■ **Excerto fornecido**
Reportagem


Julien Baker

A catarse colectiva alicerçada na fragilidade

Theatro Circo

18/11/2017


© Festival para Gente Sentada

Julien Baker esteve em Braga depois de no dia anterior ter actuado em Madrid; na noite seguinte subiria ao palco em Barcelona. É uma intensa tour europeia de promoção ao seu segundo disco, Turn Out The Lights, e a sua segunda passagem por Portugal em menos de um ano. Tem apenas 22 anos, e sobe a palco sozinha, com apenas guitarra e um teclado.

A sua música é um curioso fenómeno, manifestada primeiramente no disco Sprained Ankle, de 2015. A receita minimal, guitarra eléctrica em esparsos loops e ocasional piano, é apenas acessória para a força em bruto da sua voz, e as letras, da sua autoria, são extremamente confessionais, como se a lêssemos indiscretamente num diário escrito no ponto máximo da revolta adolescente. Nessa noite do Festival Para Gente Sentada, na composta plateia do Theatro Circo, a vasta maioria do público teria já passado por essas dores de crescimento; e a distância emocional que o tempo permite faz-nos crer que nem tudo foi assim tão importante. Mas então — porque está uma sala cheia para ouvir a música de Julien Baker, comungando num extraordinário silêncio, para ouvir, provavelmente, a artista mais esperada de todo o festival?

Baker é natural de Memphis, cidade do estado do Tennessee no sul dos Estados Unidos, onde a vida é bem diferente das metrópoles americanas. O sul é tendencialmente mais conservador que outros estados mais liberais, e é ainda muito ligado à religião cristã, da qual Julien é devota. No entanto, identifica-se abertamente como queer, e as suas músicas descrevem casos extremos de uma geração de millennials deprimidos, a sua existência toldada pelo abuso de álcool e droga, no determinante período de transição para a vida adulta. Esta óbvia contradição – ou latente fraqueza – é um ponto de nota essencial na sua persona artística, donde tudo porvirá em catadupa, o resultado de uma exploração interior e sem filtro. São disso exemplo virtualmente todas as suas músicas, cuja poesia se tornou mais literária (simbólica e metafórica, e menos narrativa) neste último disco.

■ **Informação apresentada**
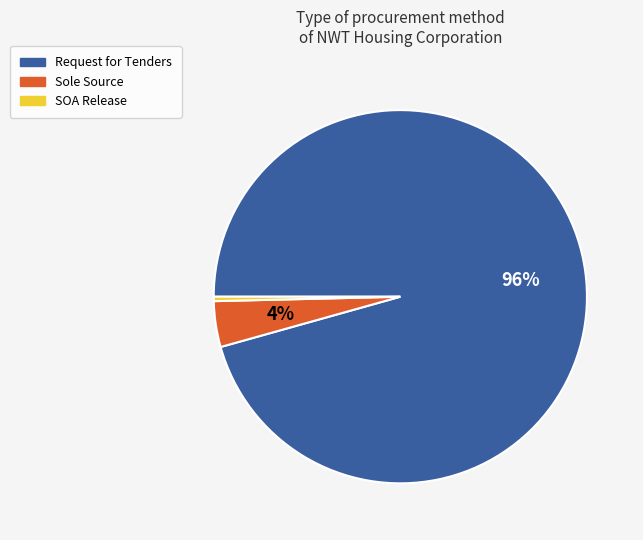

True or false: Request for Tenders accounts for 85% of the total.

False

■ **Tarefa proposta**
Reproduza, tal como está na reportagem sobre o concerto de Julien Baker, o trecho que começa em "Julien Baker esteve" e termina em "e um teclado.".

■ **Resposta escrita**
Julien Baker esteve em Braga depois de no dia anterior ter actuado em Madrid; na noite seguinte subiria ao palco em Barcelona. É uma intensa tour europeia de promoção ao seu segundo disco, Turn Out The Lights, e a sua segunda passagem por Portugal em menos de um ano. Tem apenas 22 anos, e sobe a palco sozinha, com apenas guitarra e um teclado.